Vers une dissolution de "Génération Identitaire" ?

Manuel Valls - -
Va-t-on vers une dissolution de Génération Identitaire, ce groupuscule d’extrême-droite qui a envahi le toit de la grande mosquée de Poitiers le 20 octobre dernier? C’est en tout cas la volonté du Parti socialiste, du Parti communiste et des associations comme le MRAP, SOS Racisme, le Rassemblement des Musulmans de France (RMF).
Le gouvernement, en la personne de son ministre de l'Intérieur, Manuel Valls, a prévenu mercredi que la dissolution du groupuscule "est étudiée". En cause, les "motivations évidentes" du groupe, explique le ministre, parlant de "provocation", de "diffusion d'un message de haine et d'intolérance" et de "volonté manifeste de faire parler d'eux".
Alors que quatre hommes ont été mis en examen et placés sous strict contrôle judiciaire lundi à Poitiers, le ministre de l’Intérieur souligne que si dissolution il y a, "elle devra se faire sur des fondements juridiques solides".
Comment peut-on dissoudre un mouvement comme Génération identitaire?
C’est le président de la République qui a le pouvoir de dissoudre un mouvement, depuis la loi relative à la lutte contre le racisme, dite loi Pleven (1972). Un amendement de la loi du 10 janvier 1936 sur les groupes de combat et milices privées, qui visait à l'origine les ligues d'extrême droite et qui fut porté, ironie de l’Histoire, par Pierre Laval.
Dernièrement, c’est le groupuscule islamiste Forsane Alissane qui a été dissous. Mais cette loi a aussi permis la dissolution, en son alinéa 6, d’Unité Radicale en 2002, groupuscule d’extrême-droite dont un des membres, Maxime Brunerie, avait tenté d’assassiner Jacques Chirac en juillet 2002.
Génération Identitaire pourrait aussi être menacée par le même alinéa car il indique que le président de la République peut dissoudre les groupes qui "soit provoqueraient à la discrimination, à la haine ou à la violence envers une personne ou un groupe de personnes à raison de leur origine ou de leur appartenance ou de leur non-appartenance à une ethnie, une nation, une race ou une religion déterminée, soit propageraient des idées ou théories tendant à justifier ou encourager cette discrimination, cette haine ou cette violence".
C’est donc François Hollande qui porterait la décision de dissoudre ce mouvement. L'annonce, si elle a lieu, sera faite en Conseil des ministres. Une fois la décision prise, le groupe dissous peut saisir le Conseil d'État pour demander un recours en annulation. Ce dernier devrait alors statuer en urgence.
Quelle incidence sur le mouvement des Identitaires ?

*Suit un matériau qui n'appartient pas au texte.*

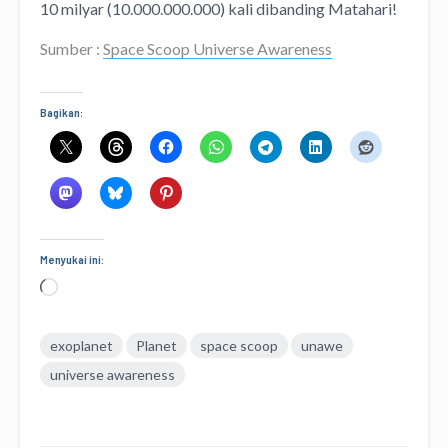
10 milyar (10.000.000.000) kali dibanding Matahari!
Sumber :
Space Scoop Universe Awareness
Bagikan:
Menyukai ini:
Memuat...
exoplanet
Planet
space scoop
unawe
universe awareness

Les créateurs du Bloc Identitaire, dont est issu Génération Identitaire, étaient auparavant des militants d’Unité Radicale. Fabrice Robert et Guillaume Luyt sont devenus en 2003 les responsables du mouvement des Identitaires, qui compte aujourd’hui à peu près 2000 membres. Ceux-ci sont très présents dans le sud de la France et notamment à Nice.
Le Bloc Identitaire a choisi la normalisation en octobre 2009 lorsqu’il a choisi de devenir un parti politique. Se réservant le droit d’organiser "l’apéro saucisson pinard" dans le quartier de la Goutte d’or à Paris ou d’effectuer des appels à la prière à Bordeaux. Des coups médiatiques afin de prévenir contre "le péril de l’Islam". Ce dernier "coup" sur les toits d’une mosquée est le choix des plus jeunes membres du Bloc et peut-être des moins expérimentés. A noter que Marine Le Pen, qui a souvent demandé au Bloc de s’associer au FN, a dit comprendre les préoccupations des manifestants. En son temps, Jean-Marie Le Pen s’était opposé à la dissolution d’Unité Radicale.
Jean-Yves Camus, chercheur associé à l'IRIS, spécialiste de l’extrême-droite, relativise l’importance des Identitaires, "on est loin d'un mouvement de masse et les résultats électoraux du bloc sont assez modestes. Mais il faut noter que lors de la convention du 3 et 4 novembre 2012 qui fêtera les dix ans du Bloc identitaire et se déroulera à Orange dans le Vaucluse, le député-maire Jacques Bompard sera présent ainsi que l'ancien député UMP du Nord Christian Vanneste. On ne peut donc pas parler de radicalisation ou de montée en puissance du bloc identitaire, mais plutôt d'une banalisation de ses idées".